What to produce: Count the lines in the entries below that contain the string "zmrzlina" and report only the resulting number.

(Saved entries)
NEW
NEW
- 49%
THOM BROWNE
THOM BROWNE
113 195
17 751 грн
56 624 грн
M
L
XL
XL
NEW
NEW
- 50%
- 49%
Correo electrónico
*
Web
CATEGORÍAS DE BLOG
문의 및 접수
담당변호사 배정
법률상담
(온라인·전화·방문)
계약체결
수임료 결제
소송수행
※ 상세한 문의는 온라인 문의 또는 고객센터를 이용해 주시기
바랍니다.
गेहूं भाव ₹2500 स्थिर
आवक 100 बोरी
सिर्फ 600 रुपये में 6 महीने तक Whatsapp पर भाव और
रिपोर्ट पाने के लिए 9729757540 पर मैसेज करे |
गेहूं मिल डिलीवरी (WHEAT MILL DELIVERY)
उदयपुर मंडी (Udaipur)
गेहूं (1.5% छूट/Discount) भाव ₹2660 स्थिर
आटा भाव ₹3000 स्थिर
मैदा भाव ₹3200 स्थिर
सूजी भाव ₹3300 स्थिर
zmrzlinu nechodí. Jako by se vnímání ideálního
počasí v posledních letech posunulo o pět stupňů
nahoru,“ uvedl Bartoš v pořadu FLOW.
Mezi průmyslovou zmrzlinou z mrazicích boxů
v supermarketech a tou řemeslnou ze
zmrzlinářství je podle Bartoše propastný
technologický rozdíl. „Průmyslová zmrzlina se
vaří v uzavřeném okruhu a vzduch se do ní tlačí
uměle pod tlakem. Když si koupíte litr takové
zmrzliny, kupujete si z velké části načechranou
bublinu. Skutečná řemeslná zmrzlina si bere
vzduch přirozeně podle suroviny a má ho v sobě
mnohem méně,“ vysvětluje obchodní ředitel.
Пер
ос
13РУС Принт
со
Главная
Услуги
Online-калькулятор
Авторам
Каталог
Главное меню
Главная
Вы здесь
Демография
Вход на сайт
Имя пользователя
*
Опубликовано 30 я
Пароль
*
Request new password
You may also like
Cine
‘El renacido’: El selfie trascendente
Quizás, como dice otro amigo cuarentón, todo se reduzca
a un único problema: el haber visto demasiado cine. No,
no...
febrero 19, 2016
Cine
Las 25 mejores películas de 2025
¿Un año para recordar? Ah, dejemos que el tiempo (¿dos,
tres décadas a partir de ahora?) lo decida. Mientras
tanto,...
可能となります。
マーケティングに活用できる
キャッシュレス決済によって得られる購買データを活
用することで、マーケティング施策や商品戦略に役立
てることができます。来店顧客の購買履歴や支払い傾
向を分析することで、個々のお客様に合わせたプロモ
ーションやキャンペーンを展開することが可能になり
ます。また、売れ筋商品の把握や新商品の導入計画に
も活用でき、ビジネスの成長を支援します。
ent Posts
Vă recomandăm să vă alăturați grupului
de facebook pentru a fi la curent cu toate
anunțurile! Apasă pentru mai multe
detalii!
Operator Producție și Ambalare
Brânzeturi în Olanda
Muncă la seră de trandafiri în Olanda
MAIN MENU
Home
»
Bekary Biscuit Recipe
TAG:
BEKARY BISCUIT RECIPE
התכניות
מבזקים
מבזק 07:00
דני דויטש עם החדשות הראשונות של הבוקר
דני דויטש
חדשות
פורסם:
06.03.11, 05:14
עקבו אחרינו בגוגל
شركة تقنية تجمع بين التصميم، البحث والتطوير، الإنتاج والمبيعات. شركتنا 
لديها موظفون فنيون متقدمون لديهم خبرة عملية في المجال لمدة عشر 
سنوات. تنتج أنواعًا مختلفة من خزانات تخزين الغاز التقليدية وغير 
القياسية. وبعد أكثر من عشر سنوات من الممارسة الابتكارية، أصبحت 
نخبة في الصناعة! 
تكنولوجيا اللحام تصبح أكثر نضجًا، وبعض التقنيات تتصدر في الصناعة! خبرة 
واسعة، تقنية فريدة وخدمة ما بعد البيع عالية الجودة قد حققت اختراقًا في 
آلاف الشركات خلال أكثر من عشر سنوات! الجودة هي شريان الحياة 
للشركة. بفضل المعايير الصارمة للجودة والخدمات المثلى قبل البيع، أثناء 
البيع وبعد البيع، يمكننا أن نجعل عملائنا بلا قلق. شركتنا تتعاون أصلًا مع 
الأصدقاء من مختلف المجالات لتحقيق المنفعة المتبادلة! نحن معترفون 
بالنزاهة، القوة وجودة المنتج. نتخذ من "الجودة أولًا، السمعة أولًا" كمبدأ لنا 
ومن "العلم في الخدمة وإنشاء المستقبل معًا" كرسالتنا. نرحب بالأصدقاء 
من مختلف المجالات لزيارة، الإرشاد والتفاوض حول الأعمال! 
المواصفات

Response below: 2